Watitu alleges that his daughter sold his 25-acre farm, his tractor and posho mill and is now holding his wife’s original documents including her identity card. “Why is she holding my wife’s documents, when I am still alive and of sound mind? Let her keep as far away from my wife’s property as possible,” says Watitu, a former forester. “
In a telephone interview with the writer from Nakuru, Watitu demands that his daughter pay him back all the school fees he invested in her, especially after taking her to Kianda an exclusive secretarial college in Lavington/Kangemi. Watitu says his daughter Sophia Mwihaki owes him millions for the money he spent bringing her up as a parent and he is going to ask the court to order that she refunds him all his money.
In an interview with Reverend George Wanjema of Kimende, who is the late Monica Nyambura’s real brother, Wanjema said he is too pained to discuss what has happened to his sister and continues praying about the whole situation. But he concurs with his brother-in-law that Sophia Mwihaki has become a bad child and efforts to rehabilitate her back into the family has been fruitless. “Let her leave my sister alone so we can take care of her. She kept my sister away from me for ten years and brought her back in bad shape.” Says Rev. Wanjema.
What is amazing about the whole story is that everybody has supportive documents to from the law courts, Powers of Attorney, title deeds, the auctioneers, different hospitals in different parts of the country including Kenyatta National Hospital, receipts of hospital bills, each showing it was the other party taking care of the mother and deserved to keep her property. Although Mama Monica Nyambura died several months ago, the battle for her property continues.

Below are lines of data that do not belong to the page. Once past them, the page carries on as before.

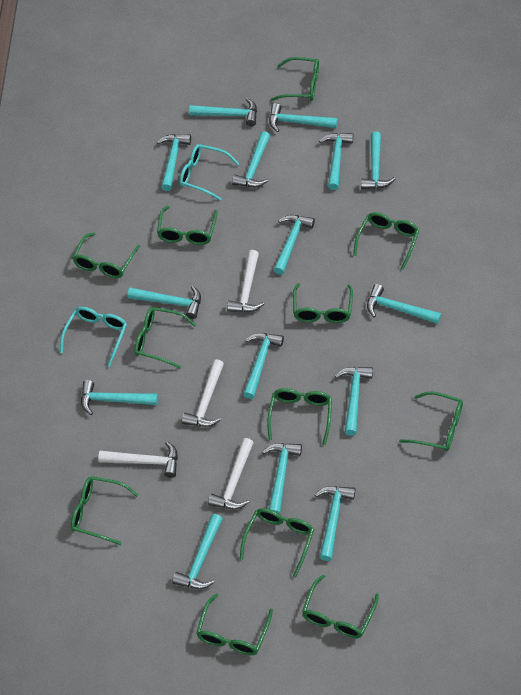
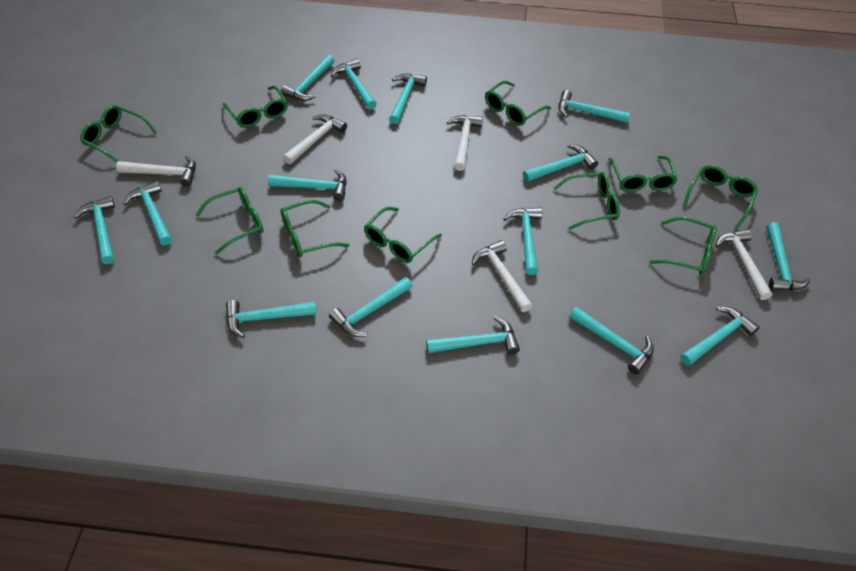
green glasses: 12 -> 10
turquoise glasses: 2 -> 0
white hammer: 4 -> 5

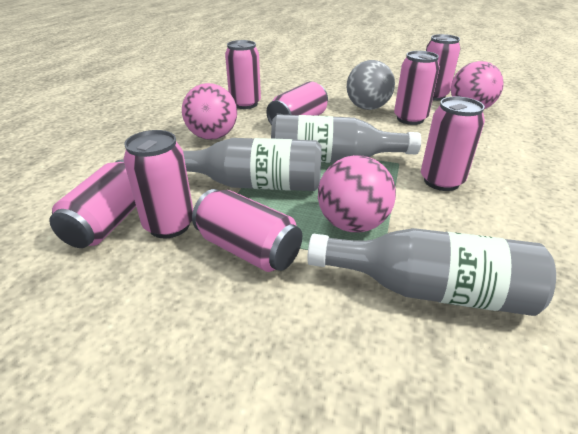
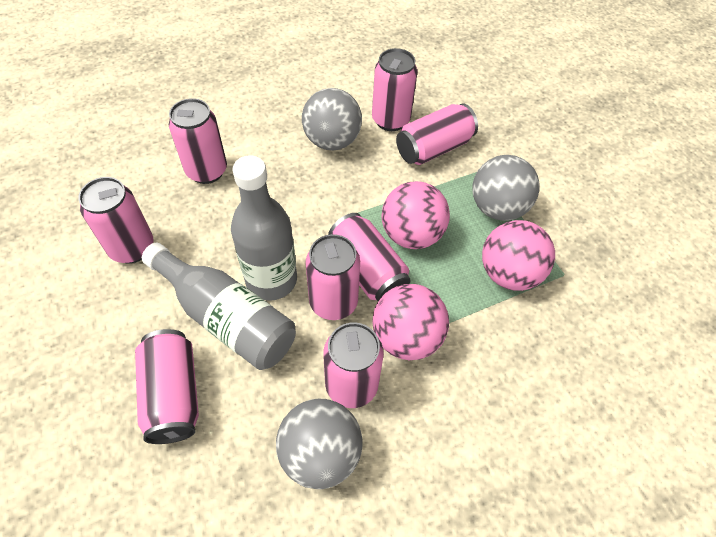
grey ball: 1 -> 3
grey bottle: 3 -> 2

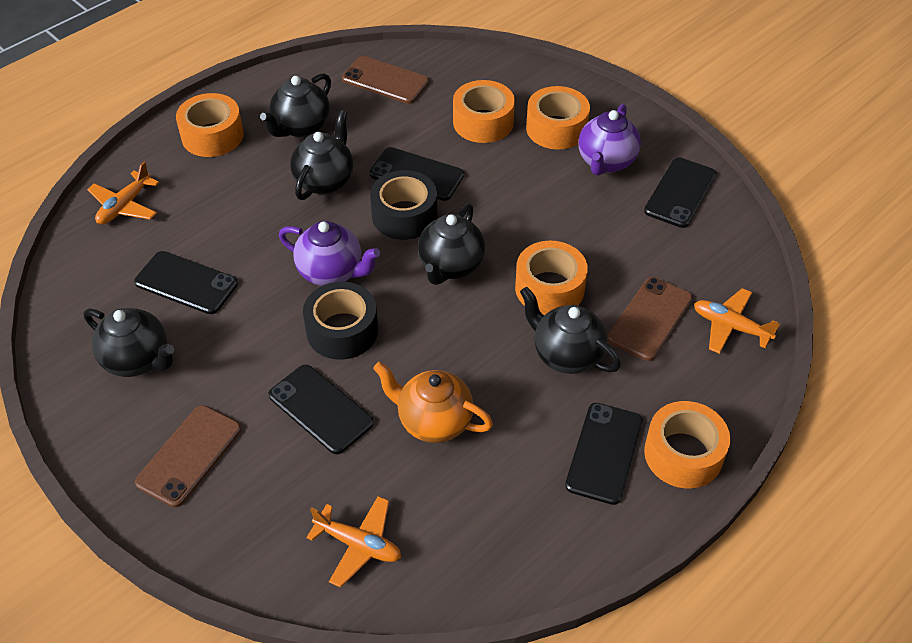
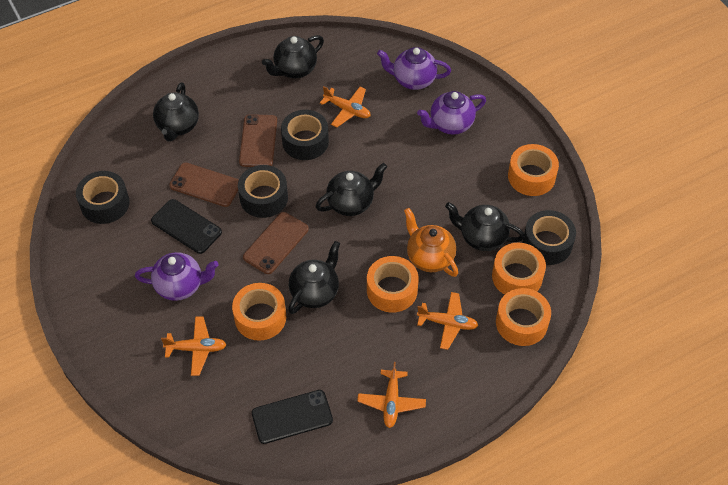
black phone: 5 -> 2
black tape: 2 -> 4
orange plane: 3 -> 4
purple teapot: 2 -> 3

Sophia Mwihaki alleges that her brothers and her father denied her access to her mother while she was alive and the chance to take good care of her mother in her last days. At one point, Sophia Mwihaki had to get police escort to visit her ailing mother at her brother Gitau’s house. “I would have bathed her wounds, soothed her bed sores, massaged her, encouraged her and made her her favourite meals. I would have prayed with her as she prepared for her death.” Says a weeping Sophia Mwihaki. Gitau dismisses this as untrue. “It is Sophia Mwihaki who hid the mother from the family for many years and denied the entire family access to Mama Nyambura. When Sophia Mwihaki, took away mother without our knowledege, mother was well and could walk and talk. But when she brought back mother, eight years later, mother was in shambles and in an unbelievable poor state of health!” Sophia Mwihaki’s younger brothers, Njenga and Muiruri who live in Nakuru refused to be drawn into the story but reluctantly admitted that there had been serious family problems. Sophia Mwihaki is an only daughter among four siblings.
Mwihaki says she hopes justice will prevail and that she will get a fair share of her mother’s estate. Meanwhile she mourns what she terms “my mother’s preventable and unnecessary early death”. And she vows to fight to the bitter end.